Scenarios Around the Development
While the foundation is laid out, some issues might still exist. For instance, interoperability is critical for developing CBDCs and the financial industry. Interoperability refers to the ability of different systems, platforms, and applications to work together seamlessly without any compatibility issues or barriers.
In this context, interoperability is essential because it allows for the exchange of digital currencies across different platforms and networks. This means that users can seamlessly transfer funds between other wallets, payment systems, and even across different CBDCs issued by various central banks.
The lack of interoperability could result in silos of digital currencies, where users are limited to transacting within a specific network or platform. This would hinder the potential benefits such as faster and cheaper payments, financial inclusion, and enhanced security.
Lewis Sun, global head of domestic and emerging payments at HSBC, told BeInCrypto:
“Interoperability is key to realizing the potential of CBDCs to deliver real-time cross-border payments.
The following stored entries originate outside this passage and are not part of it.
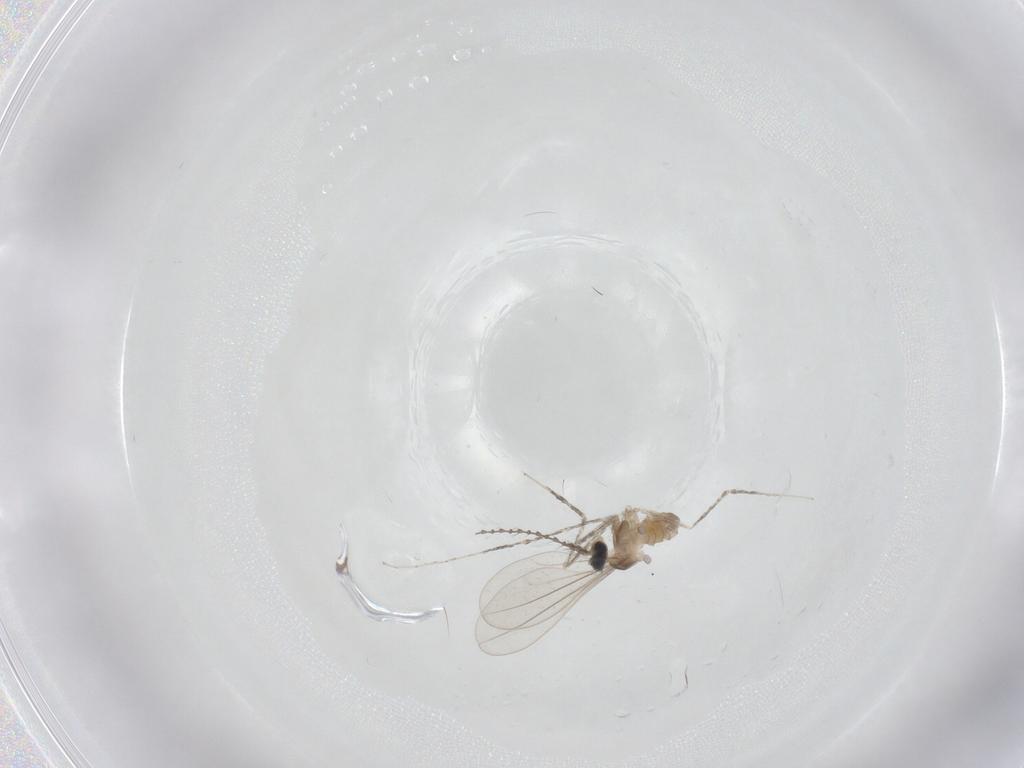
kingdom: Animalia
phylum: Arthropoda
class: Insecta
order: Diptera
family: Cecidomyiidae
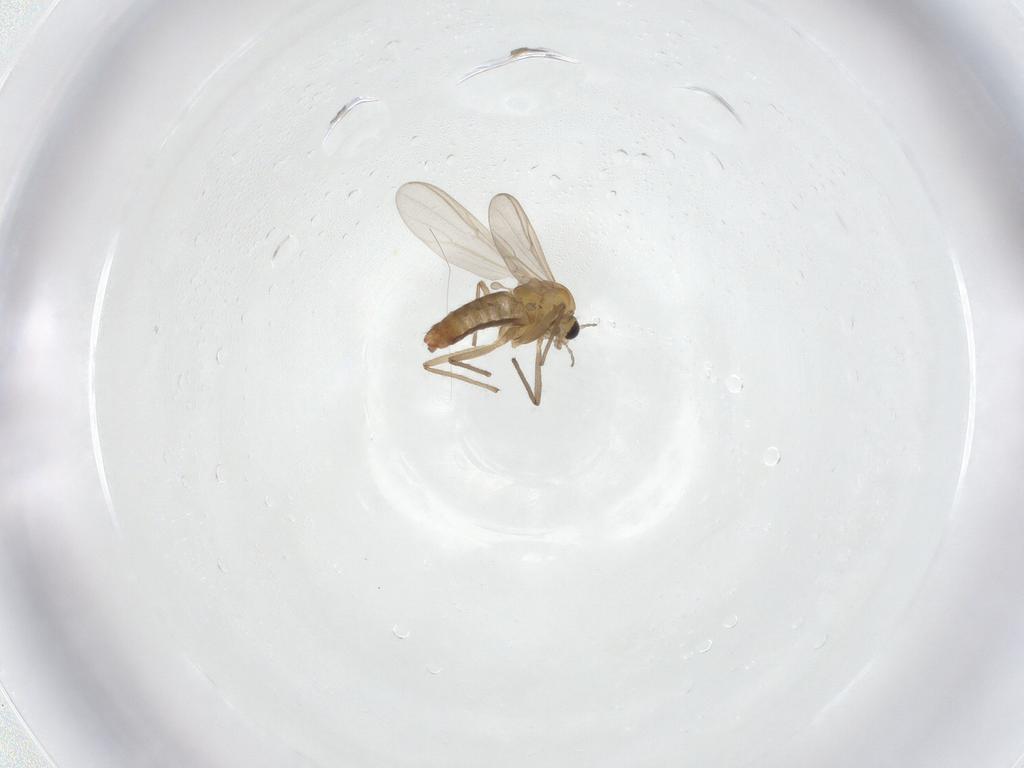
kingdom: Animalia
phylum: Arthropoda
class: Insecta
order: Diptera
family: Chironomidae
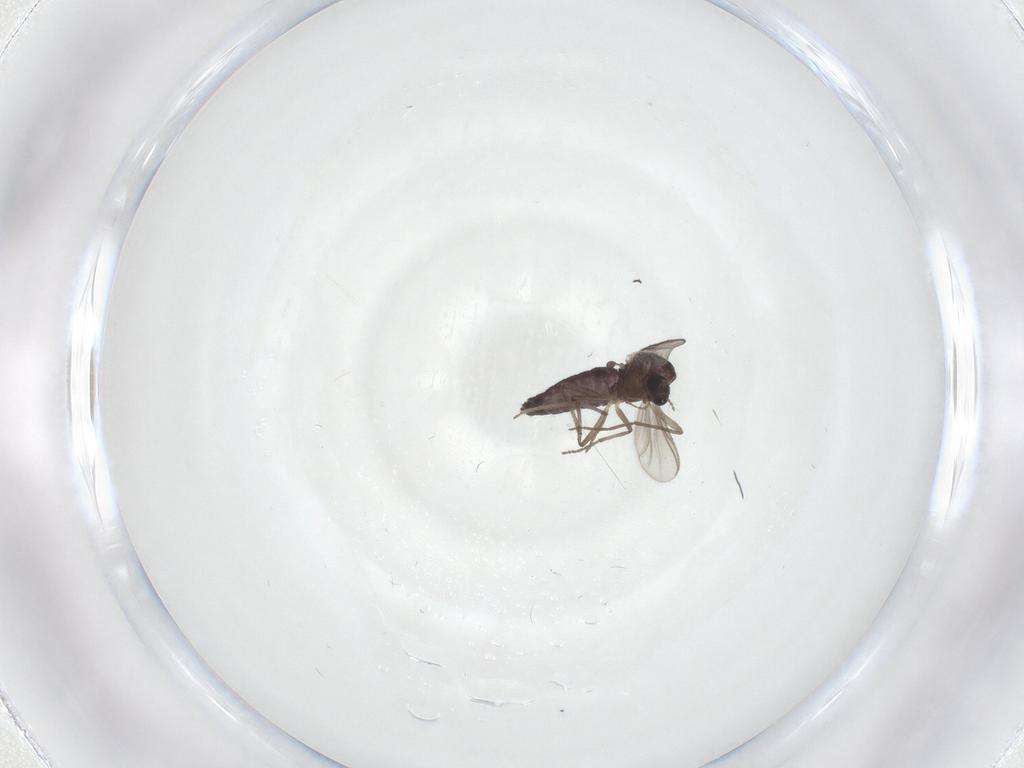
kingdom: Animalia
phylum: Arthropoda
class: Insecta
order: Diptera
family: Chironomidae
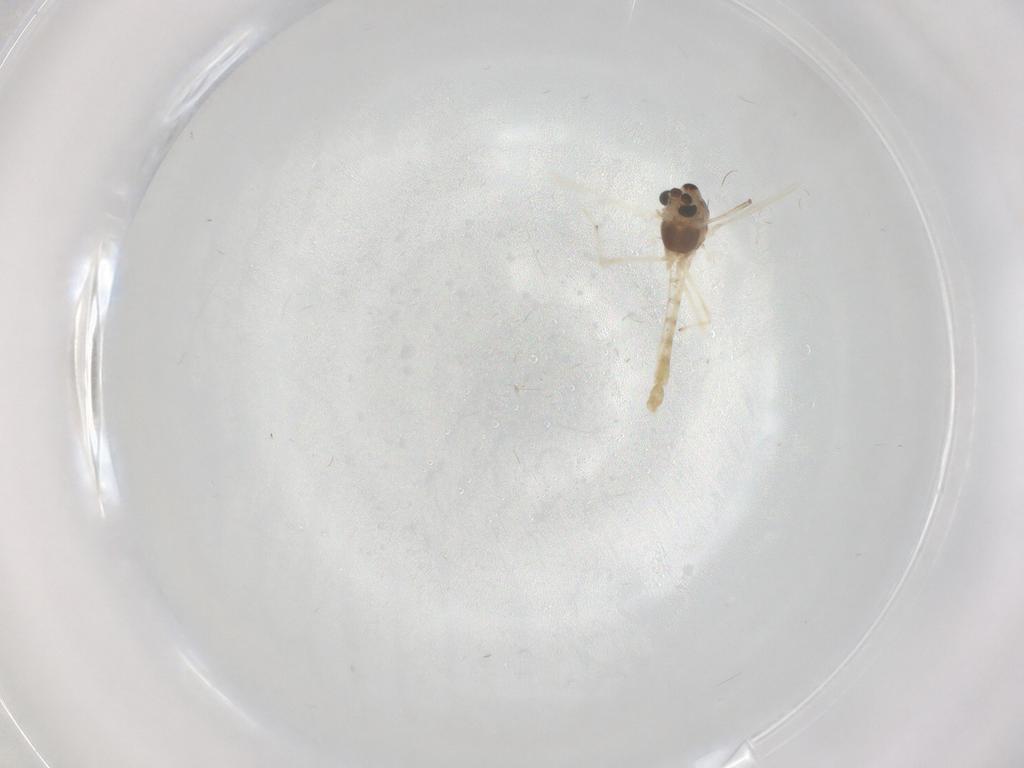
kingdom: Animalia
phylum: Arthropoda
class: Insecta
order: Diptera
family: Chironomidae
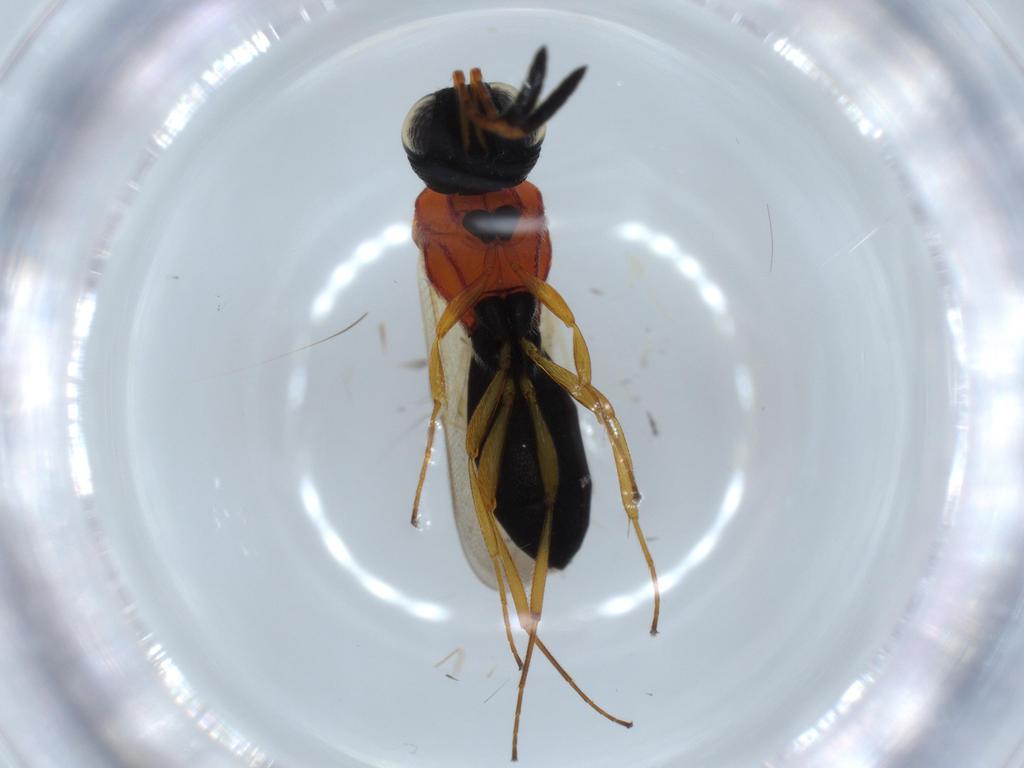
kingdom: Animalia
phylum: Arthropoda
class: Insecta
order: Hymenoptera
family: Scelionidae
While interest in CBDCs is growing, so is the risk of fragmentation as a widening range of technologies and standards is being experimented with.”
Digital Currencies May Lack a Key Ingredient
It is essential to note that these also pose certain risks and challenges, such as privacy concerns, cybersecurity risks, and potential disruption to the existing financial system. Therefore, careful consideration and analysis are necessary before implementing CBDCs. Nick Anthony, a policy analyst at the Cato Institute, regarding the ongoing situation commented:
“A CBDC could undermine both the foundation and future of financial markets by reducing credit availability, disintermediating banks, and challenging the rise of cryptocurrency.”
He further called it ‘the single largest assault’ on financial privacy since establishing the Bank Secrecy Act and the third-party doctrine. Remember, these digital forms of traditional currencies are issued and backed by central banks. While digital currencies have the potential to bring about many benefits, they also come with several potential disadvantages.
Concerns Around CBDC Innovation
Here are some of the main disadvantages of CBDCs:
- Security Risks: CBDCs could be vulnerable to security risks such as cyber-attacks, hacking, and theft. These risks could lead to the loss of funds for individuals and businesses and undermine the financial system’s stability.
- Privacy Concerns: CBDCs could also raise privacy concerns, as central banks would have access to detailed information about all transactions. This could compromise the privacy of individuals and businesses and raise concerns about government surveillance.
- Disintermediation of Banks: CBDCs could decrease demand for traditional bank deposits, as individuals and businesses could hold their funds directly with the central bank. This could undermine the role of banks in the financial system and lead to a concentration of power in the hands of central banks.
- Economic Disruption: CBDCs could also cause economic disruption, as they could undermine the profitability of banks and other financial institutions. This could lead to a contraction of credit and a reduction in economic activity.
- Technical Challenges: Implementing CBDCs could also pose technical challenges, as it would require significant investment in technology infrastructure and the development of new regulatory frameworks.
- Adoption Challenges: CBDCs could face challenges in adoption, particularly in countries where cash is still widely used and where there is limited access to digital technologies. This could exacerbate existing inequalities and exclude certain groups from the financial system.
It’s worth noting that some of these disadvantages are still speculative, and much will depend on the design and implementation. However, policymakers and stakeholders must consider these potential risks as they progress with such initiatives.